コビーや海兵たちは、ルフィの強さに驚愕している。海兵の中には、心なしか嬉しそうな表情をしている人もいた。
ついに、地に背をつけたモーガン大佐の胸ぐらをルフィが掴む。

「なにが海軍だ。コビーの夢をブチ壊しやがって」

右手で拳を握り、構える。そのとき、

「待てェ!!」

チャキ、シャオリーのこめかみに当てられた銃口。(お構い無く、ルフィは大佐を殴ったけど…)

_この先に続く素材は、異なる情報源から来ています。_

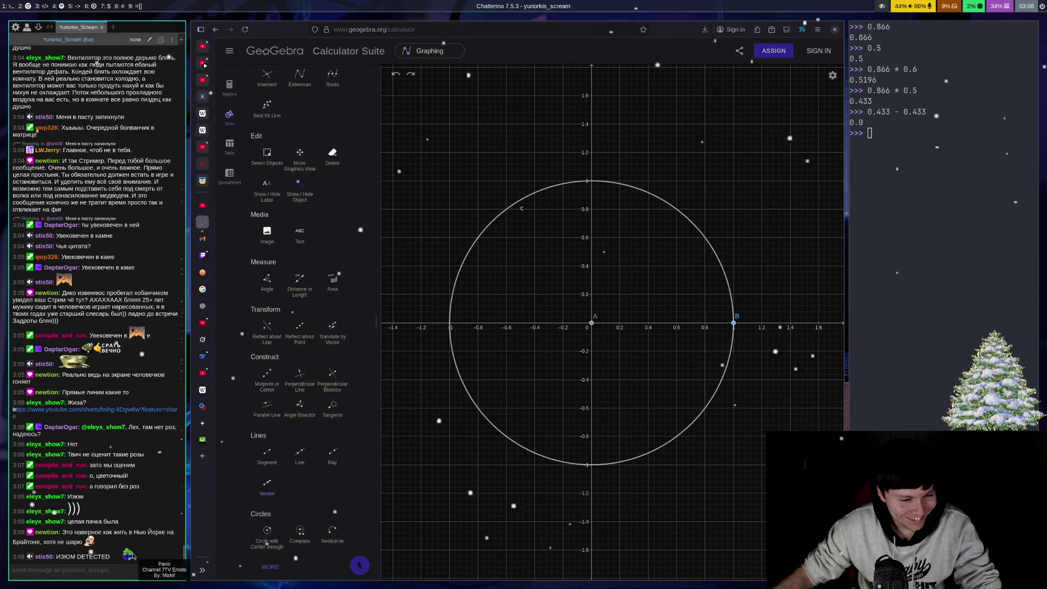
left_click(259, 485)
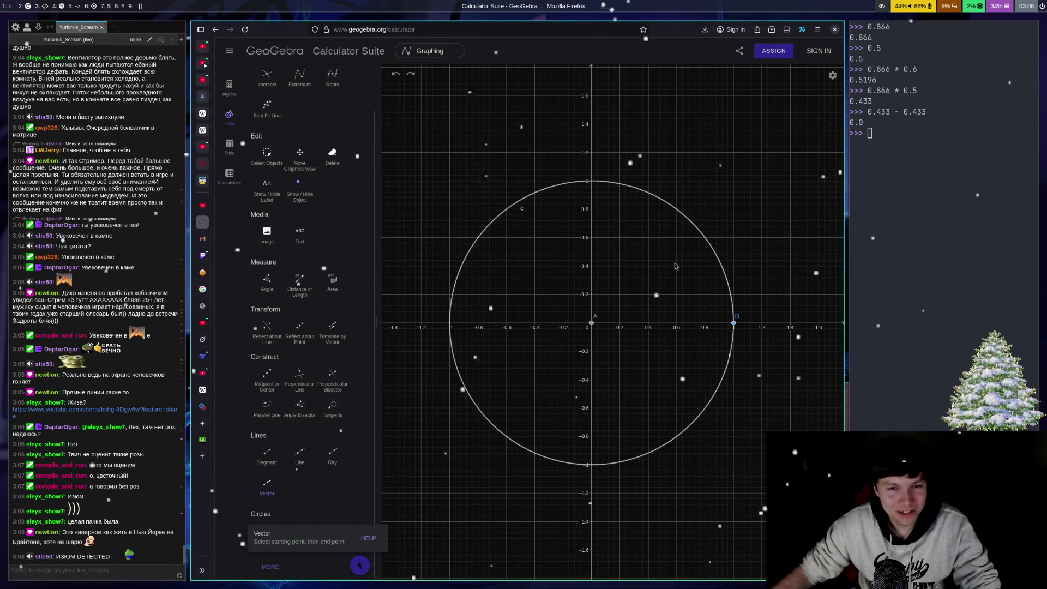
left_click(862, 307)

「こいつの命が惜しけりゃ動くんじゃねェ!ちょっとでも動いたら撃つぞ!!」
「ヘルメット…!」
「ポだァ!」

シャオリーは人質にされたらしい。しかし、シャオリー本人はそんなものになる気はさらさら無かった。

「無駄だよ。こんなものじゃ、ルフィは止められない」

銃口を掴んで自らのこめかみに当てたまま、シャオリーは言った。
シャオリーに見つめられてヘルメッポは少し頬を紅く染めたが、シャオリーの目には映っていない。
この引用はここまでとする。